Gdy wchodziłam w kampanię edukacyjną dotyczącą antykoncepcji, kilkoro znajomych wyraziło swoje wątpliwości: to kontrowersyjny, trudny temat. Jesteś odważna, że w to wchodzisz. No ale dlaczego? Co jest kontrowersyjnego i trudnego w temacie, który dotyczy praktycznie każdego człowieka i ma związek z seksem, który przecież nie jest niczym złym, obrzydliwym albo zakazanym? Nie żyjemy w średniowieczu, mamy dostęp do wiedzy na każdy temat, każdy z nas pochodzi z seksu. Każdy go doświadcza i lubi. A mimo tego wciąż boimy się o nim rozmawiać.
Czasem, wchodząc na tematy okołoseksualne ze znajomymi, spotykam się z jakimś sprzeciwem i murem nieśmiałości. Faceci ucinają temat słowami „to trzeba robić a nie o tym mówić” a kobiety albo wstydzą się o tym rozmawiać albo wręcz oskarżają mnie o zbytnią ciekawość lub wylewność. Z najbliższymi przyjaciółkami jednak nie mam zupełnie tego problemu, bo znamy się na tyle dobrze, mamy do siebie zaufanie i umiemy rozmawiać o wszystkim, że i tu możemy popłynąć i wymienić się doświadczeniami, fantazjami lub spostrzeżeniami.
I tylko szkoda, że tych naszych szczerych rozmów przy wódce lub herbacie, nie mogą usłyszeć mężczyźni lub inne kobiety. Bo okazałoby się, że ich wyobrażenie o seksie zbudowane na podstawie pornoli lub przekonaniu o własnej odmienności runęłoby w gruzach. Granica tego, co normalne, jest naprawdę daleko posunięta.
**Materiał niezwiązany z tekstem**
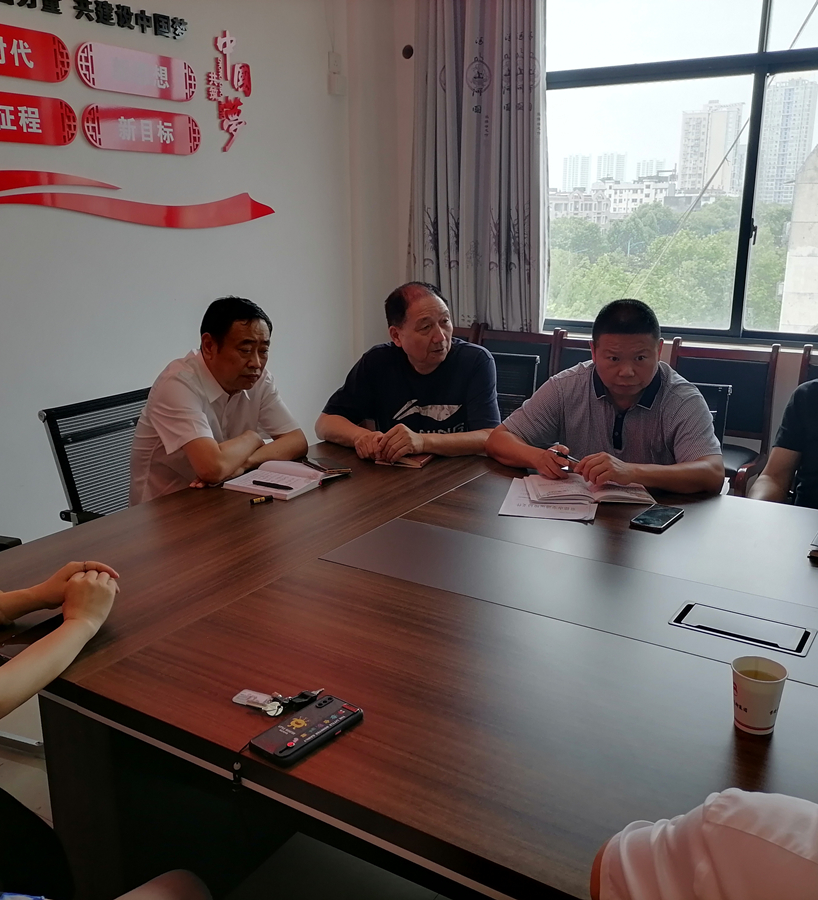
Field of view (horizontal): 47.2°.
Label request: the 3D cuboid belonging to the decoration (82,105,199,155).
[{"bbox_3d":[-1.192,-1.442,4.223,0.025,0.190,0.680,9,17,31],"label":"decoration"}]

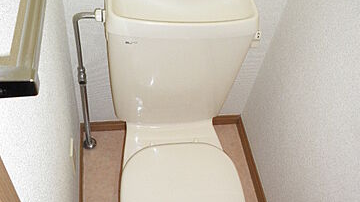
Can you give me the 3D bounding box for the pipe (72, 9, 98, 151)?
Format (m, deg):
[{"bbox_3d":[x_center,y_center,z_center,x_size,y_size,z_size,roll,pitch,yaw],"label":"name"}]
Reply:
[{"bbox_3d":[-0.333,-0.035,1.387,0.101,0.730,0.057,-2,52,-10],"label":"pipe"}]

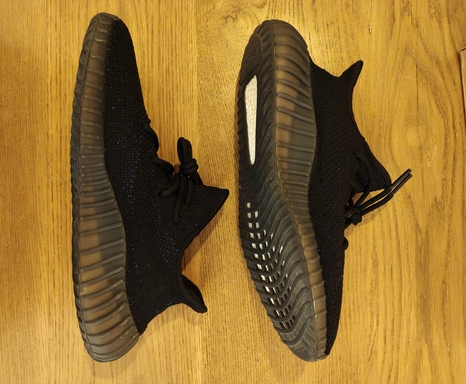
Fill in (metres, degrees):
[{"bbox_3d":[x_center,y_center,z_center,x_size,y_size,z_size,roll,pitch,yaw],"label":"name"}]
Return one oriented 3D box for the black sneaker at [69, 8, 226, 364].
[{"bbox_3d":[-0.066,-0.004,0.318,0.134,0.108,0.295,0,90,-19],"label":"black sneaker"}]

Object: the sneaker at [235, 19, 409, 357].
[{"bbox_3d":[0.088,-0.001,0.318,0.136,0.108,0.295,-7,90,-19],"label":"sneaker"}]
Te szczere rozmowy z dziewczynami działają na mnie naprawdę wspaniale. Chyba najczęściej padającą na nich frazą jest „tak! Tak! Mam to samo!” i odnoszę wrażenie, że właśnie to odkrywanie, że nie jesteśmy jakimiś freakami z naszymi preferencjami seksualnymi – pozwala nam je wreszcie zaakceptować i czerpać z nich prostą przyjemność. Może w większym gronie nie byłybyśmy tak otwarte. Może w mniejszym gronie nie miałybyśmy tylu cech wspólnych które ośmielają nas do kolejnych zwierzeń. Dlatego temat seksu wychodzi przeważnie, gdy jesteśmy we trójkę lub czwórkę.
No i tak zrodził sie pomysł na blogowy cykl artykułów o seksie. Nie mentorskich, nie profesjonalnych, ale takich bazujących właśnie na naszych, kobiecych rozmowach. Z czasem typu notek przybędzie i postaram się też pogadać z psychologami, seksuologami i mężczyznami. Zrobię też tour po różnych seksshopach, żeby dowiedzieć się czegoś ciekawego o zabawkach erotycznych i prezerwatywach. Ale – choć tematów cała rzeka – zacznę od relacji z naszych babskich pogawędek, bo myślę, że okażą się dla Was bardzo pouczające i inspirujące :)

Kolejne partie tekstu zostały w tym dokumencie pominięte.